Got to love bias in the media. Yes, Somerset County is on T-Band, but before T-Band is written off, there are some important considerations:
* That "no cost to licensee" thing is a big one. Many people have looked at in-kind replacements in land mobile spectrum. There is none. Not even within the 700 MHz narrowbanded segment.
* LTE is infrastructure. There is no current "off network solution" (the radios cannot talk simplex). The 3rd Generation Partnership Program (3GPP), the promoters of LTE, don't necessarily want simplex operation. It doesn't produce a revenue stream for them - they are mostly cellular companies. Tactical operations have to endure whether the infrastructure is there or not. The only simplex operation currently being investigated by "industry" is targeted advertisement that detects you and your proximity to a store, and broadcasts a commercial to you. Public safety has no R&D organization to call its own... it collectively abdicates that to the manufacturer community who passes the expense back to public safety at a premium.
* As we've seen in many, many man-made and natural disasters, infrastructure is the first thing to take a dump. One of the FirstNet board members whose daddy caught the Son of Sam Killer back in the 70s was quite vocal after Hurricane Sandy saying the public safety broadband infrastructure had to be more resilient than cellular. There were critics in the cellular industry saying it would be incredibly expensive and might not be do-able (they were probably not born yet at the height of the Cold War when
the impossible not only WAS possible, but was delivered in place and operational in 32 months). Sadly, these can-do guys are probably gone today.
* There is also an opportunity cost. UHF has become the de facto large system platform across NJ. Somerset County would lose its current interoperability with other UHF systems in and around it.

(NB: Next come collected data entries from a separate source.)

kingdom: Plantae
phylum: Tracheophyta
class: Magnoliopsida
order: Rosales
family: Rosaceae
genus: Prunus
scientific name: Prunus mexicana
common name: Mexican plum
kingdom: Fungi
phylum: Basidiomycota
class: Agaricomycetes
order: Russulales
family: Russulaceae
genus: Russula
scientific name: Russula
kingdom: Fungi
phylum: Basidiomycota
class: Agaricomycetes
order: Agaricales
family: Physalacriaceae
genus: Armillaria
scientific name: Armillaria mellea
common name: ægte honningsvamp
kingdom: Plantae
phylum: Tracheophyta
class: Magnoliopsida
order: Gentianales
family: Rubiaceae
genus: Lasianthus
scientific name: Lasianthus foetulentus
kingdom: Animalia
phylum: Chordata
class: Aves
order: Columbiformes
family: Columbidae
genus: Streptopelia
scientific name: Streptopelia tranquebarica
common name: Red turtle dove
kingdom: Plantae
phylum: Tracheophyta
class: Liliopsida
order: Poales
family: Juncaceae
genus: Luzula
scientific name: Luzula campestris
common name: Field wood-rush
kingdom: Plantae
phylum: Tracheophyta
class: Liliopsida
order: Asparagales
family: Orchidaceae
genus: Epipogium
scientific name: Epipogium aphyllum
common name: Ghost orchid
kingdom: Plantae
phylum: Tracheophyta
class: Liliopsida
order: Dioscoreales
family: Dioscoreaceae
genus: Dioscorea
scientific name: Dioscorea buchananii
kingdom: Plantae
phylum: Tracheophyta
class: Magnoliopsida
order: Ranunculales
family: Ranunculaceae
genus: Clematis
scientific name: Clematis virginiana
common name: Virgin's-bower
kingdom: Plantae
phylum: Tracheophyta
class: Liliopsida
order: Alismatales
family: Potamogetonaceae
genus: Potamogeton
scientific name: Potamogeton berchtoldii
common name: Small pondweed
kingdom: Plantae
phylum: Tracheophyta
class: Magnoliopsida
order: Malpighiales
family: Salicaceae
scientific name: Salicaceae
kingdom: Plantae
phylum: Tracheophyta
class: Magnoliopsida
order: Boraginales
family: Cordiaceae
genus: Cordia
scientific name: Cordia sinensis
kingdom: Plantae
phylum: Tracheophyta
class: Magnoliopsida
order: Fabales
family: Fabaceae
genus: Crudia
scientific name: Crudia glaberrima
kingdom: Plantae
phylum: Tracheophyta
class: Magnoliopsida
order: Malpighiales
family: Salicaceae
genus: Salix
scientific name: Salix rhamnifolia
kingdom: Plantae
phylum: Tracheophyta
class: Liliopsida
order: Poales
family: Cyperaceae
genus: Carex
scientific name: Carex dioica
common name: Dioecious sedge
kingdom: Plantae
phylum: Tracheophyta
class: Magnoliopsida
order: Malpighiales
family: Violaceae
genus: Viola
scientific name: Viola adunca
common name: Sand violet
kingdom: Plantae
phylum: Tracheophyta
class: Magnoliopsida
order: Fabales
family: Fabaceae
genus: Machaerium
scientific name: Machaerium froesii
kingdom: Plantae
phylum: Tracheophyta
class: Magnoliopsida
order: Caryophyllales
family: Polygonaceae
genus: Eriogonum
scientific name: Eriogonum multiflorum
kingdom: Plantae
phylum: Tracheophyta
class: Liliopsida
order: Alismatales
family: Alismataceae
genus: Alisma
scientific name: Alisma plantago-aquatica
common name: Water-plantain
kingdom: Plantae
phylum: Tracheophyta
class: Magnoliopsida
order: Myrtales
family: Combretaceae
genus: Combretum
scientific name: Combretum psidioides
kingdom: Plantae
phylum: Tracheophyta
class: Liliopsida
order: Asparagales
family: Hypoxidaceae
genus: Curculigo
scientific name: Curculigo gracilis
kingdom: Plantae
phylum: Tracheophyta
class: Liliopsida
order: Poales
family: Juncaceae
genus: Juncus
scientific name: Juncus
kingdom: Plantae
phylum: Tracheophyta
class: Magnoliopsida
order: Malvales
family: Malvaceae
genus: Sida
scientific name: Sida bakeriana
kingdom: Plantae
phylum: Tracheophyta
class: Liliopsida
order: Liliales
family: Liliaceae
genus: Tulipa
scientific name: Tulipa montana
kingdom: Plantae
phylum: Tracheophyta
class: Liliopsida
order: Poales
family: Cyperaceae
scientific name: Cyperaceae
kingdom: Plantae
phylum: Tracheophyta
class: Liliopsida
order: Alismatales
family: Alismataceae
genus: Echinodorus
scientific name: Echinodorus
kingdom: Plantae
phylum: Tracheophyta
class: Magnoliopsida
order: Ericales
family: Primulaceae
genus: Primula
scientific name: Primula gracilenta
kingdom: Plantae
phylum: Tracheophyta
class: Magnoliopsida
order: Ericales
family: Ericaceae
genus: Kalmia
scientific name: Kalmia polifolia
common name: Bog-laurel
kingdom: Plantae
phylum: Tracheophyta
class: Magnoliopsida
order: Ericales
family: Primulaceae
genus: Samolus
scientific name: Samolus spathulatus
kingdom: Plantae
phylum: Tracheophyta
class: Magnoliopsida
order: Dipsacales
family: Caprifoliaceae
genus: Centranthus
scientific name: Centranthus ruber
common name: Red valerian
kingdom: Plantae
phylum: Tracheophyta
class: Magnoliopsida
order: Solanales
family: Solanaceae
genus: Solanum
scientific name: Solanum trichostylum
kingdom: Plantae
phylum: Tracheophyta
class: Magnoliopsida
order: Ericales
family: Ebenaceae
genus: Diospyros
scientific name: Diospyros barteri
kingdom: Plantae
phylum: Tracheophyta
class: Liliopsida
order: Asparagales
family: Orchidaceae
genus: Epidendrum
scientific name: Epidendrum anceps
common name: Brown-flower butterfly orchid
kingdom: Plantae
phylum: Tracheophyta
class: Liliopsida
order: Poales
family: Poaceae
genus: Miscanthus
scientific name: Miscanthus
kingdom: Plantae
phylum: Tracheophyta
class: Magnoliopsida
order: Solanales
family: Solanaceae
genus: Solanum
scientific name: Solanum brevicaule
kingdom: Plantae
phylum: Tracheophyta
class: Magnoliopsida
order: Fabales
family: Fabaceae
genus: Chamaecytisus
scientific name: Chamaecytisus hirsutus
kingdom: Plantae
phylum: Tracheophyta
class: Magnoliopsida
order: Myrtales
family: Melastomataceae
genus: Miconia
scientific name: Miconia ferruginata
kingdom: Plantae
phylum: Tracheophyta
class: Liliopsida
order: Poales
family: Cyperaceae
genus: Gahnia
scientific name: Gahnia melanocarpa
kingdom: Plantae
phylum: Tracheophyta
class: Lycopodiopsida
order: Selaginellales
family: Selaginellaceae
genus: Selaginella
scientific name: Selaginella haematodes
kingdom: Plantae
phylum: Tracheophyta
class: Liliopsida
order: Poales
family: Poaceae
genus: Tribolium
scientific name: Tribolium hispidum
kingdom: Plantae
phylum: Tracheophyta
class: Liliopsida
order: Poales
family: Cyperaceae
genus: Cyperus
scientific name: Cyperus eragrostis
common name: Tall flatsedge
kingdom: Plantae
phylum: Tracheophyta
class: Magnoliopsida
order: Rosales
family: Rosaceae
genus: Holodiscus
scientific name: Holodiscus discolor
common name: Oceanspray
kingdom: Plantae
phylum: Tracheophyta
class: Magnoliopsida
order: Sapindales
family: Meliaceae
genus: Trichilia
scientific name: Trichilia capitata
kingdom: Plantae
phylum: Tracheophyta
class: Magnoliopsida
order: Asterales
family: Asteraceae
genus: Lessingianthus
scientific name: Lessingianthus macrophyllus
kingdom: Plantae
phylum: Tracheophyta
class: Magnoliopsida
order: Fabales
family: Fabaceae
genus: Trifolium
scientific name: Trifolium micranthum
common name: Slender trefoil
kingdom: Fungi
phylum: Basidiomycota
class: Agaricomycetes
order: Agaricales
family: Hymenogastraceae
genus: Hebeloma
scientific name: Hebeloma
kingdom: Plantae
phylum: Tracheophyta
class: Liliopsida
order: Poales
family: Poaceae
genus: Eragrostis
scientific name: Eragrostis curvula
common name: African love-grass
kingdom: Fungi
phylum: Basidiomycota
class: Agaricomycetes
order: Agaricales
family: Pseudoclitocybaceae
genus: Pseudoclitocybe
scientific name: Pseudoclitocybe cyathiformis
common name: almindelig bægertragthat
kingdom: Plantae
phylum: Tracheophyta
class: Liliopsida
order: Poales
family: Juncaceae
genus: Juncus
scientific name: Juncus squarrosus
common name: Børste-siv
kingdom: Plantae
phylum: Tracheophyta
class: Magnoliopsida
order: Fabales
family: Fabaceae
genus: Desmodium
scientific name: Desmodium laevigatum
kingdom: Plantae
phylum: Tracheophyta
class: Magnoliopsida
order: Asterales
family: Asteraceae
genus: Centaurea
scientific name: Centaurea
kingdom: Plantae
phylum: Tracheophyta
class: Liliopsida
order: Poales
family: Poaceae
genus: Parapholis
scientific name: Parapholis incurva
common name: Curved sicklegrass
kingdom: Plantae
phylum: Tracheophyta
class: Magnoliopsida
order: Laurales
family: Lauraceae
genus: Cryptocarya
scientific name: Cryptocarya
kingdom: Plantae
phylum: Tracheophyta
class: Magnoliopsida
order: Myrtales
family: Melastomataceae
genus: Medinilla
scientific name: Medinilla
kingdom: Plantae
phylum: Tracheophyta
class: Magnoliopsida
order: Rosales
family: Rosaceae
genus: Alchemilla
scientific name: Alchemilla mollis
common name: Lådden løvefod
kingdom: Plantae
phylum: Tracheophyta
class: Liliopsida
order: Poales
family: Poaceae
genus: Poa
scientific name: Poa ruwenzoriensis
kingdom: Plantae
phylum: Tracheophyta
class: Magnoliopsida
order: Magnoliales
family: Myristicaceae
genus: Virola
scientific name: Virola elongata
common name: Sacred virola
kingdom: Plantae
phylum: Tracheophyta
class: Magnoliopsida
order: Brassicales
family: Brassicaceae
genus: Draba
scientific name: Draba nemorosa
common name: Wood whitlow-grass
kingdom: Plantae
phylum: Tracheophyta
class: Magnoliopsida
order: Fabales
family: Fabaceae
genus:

Let's look at reality: we've set up incompetent systems of oversight in other major undertakings. "Rebanding" 800 MHz was supposed to take a few years. Instead, it's been like building the pyramids. Additionally, the legislation was hasty and ill-contrived. The people who bargained it away behind closed doors were idiots who only had one thing on their mind and would pursue it at all costs (and got it). The clowns who demanded the give back and the idiots who acquiesced to it will be long gone in 8 years and one can only hope they will be far away the Beltway. There is compelling evidence that this configuration IS NOT intended for voice communication at the moment and will likely not be ready for decades. There are some nifty products, but (as a guy who has actually worn a badge) I wouldn't trust my life to any of them. We have a split between practicality and nifty. Engineers live in the nifty and sell that nifty to their bosses who want to make billions of dollars in revenue by giving you things you probably don't need. It's up to YOU to ground them back to practicality. To that end, if you're reading this and you are a firefighter, EMT, or police officer, you owe it to yourself and the people you serve with go to a trade show, take look at new products and publicly critique them. Put them on Twitter (seems that's the only way script kiddies notice anything these days). Introduce yourself to your Congressional Representative and make sure he or she knows exactly how you feel (civilly and respectfully, of course). If you don't have that dialogue, you can be sure someone else is... and what they say financially benefits them. Then you're just going for a ride at your own expense.
TL; DR, don't write off T-Band just yet.